1. What is the displacement between t= 0 s and t= 7 s?The "area' under the curve, between the two times is the displacement. The "area" is the area enclosed by the curve and the time axis (v=0 line). Those parts of the curve with negative velocity contribute negative area and those with positive velocity contribute positive area.
Between t=0 s and 7 s,

Δx =

Homework Equations

Area of Rectangle: (l*w)
Area of Trapezoid: (1/2 b (h1+h2))
Area of Triangle: (1/2bh)
3. Rectangle: 1.5(-380)= -570
Trapezoid:1/2*3*(-380+-280)=-825
Triangle: 1/2*1.5*280=-420

delta x = -(570+825+420)= -1815 ...this was my attempt and it was wrong. I don't know what I am doing wrong please help

Homework Statement

Homework Equations

The Attempt at a Solution

 

[davo789]

Could you elaborate on how you got your answer for delta x?

 

[kimberley511]

I used the points for t-0 and t-7 and came up with the three shapes on the graph..(the rectangle the trapezoid and the triangle) and then solved for their area under the curve and then combined.

I don't have a scanner to post the graph that I drew the shapes on.

 

[SteamKing]

You should be calculating the area between the curve and the horizontal axis where
v = 0.

 

[rwisz]

I would first clarify what type of curve we are dealing with. Is it a position vs. time curve or a velocity vs. time curve? This information is crucial in determining the displacement.

If it is a position vs. time curve, then the displacement can be found by calculating the area under the curve between t=0 s and t=7 s. This can be done by breaking the area into smaller shapes, such as rectangles, trapezoids, and triangles, and then adding the areas together.

If it is a velocity vs. time curve, then the displacement can be found by calculating the area between the curve and the time axis. This area represents the change in position over time, or displacement. Again, this can be done by breaking the area into smaller shapes and adding them together.

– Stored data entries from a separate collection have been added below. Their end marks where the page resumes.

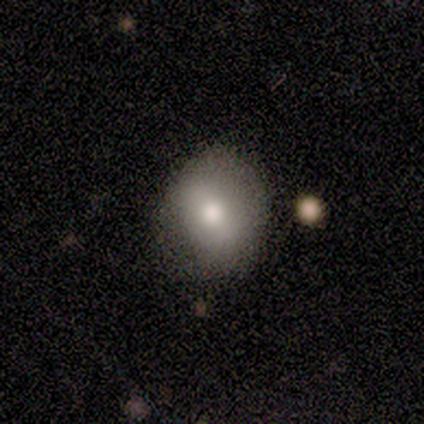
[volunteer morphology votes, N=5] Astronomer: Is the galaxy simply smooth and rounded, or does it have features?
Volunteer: smooth — 60% (runner-up: featured or disk, 40%).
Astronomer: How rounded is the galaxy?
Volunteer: round — 100%.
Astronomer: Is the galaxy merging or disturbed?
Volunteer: none — 60% (runner-up: minor disturbance, 40%).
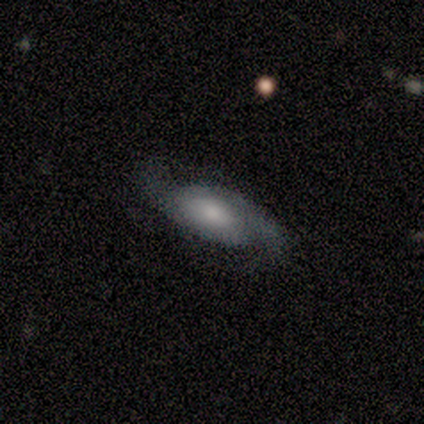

In this case, since the given values are negative, it is important to pay attention to the signs of the areas. A negative area would contribute to a negative displacement and a positive area would contribute to a positive displacement.

Without further information about the curve, I cannot provide a specific solution. However, I would recommend breaking the area into smaller shapes and carefully considering the signs of each area to correctly calculate the displacement.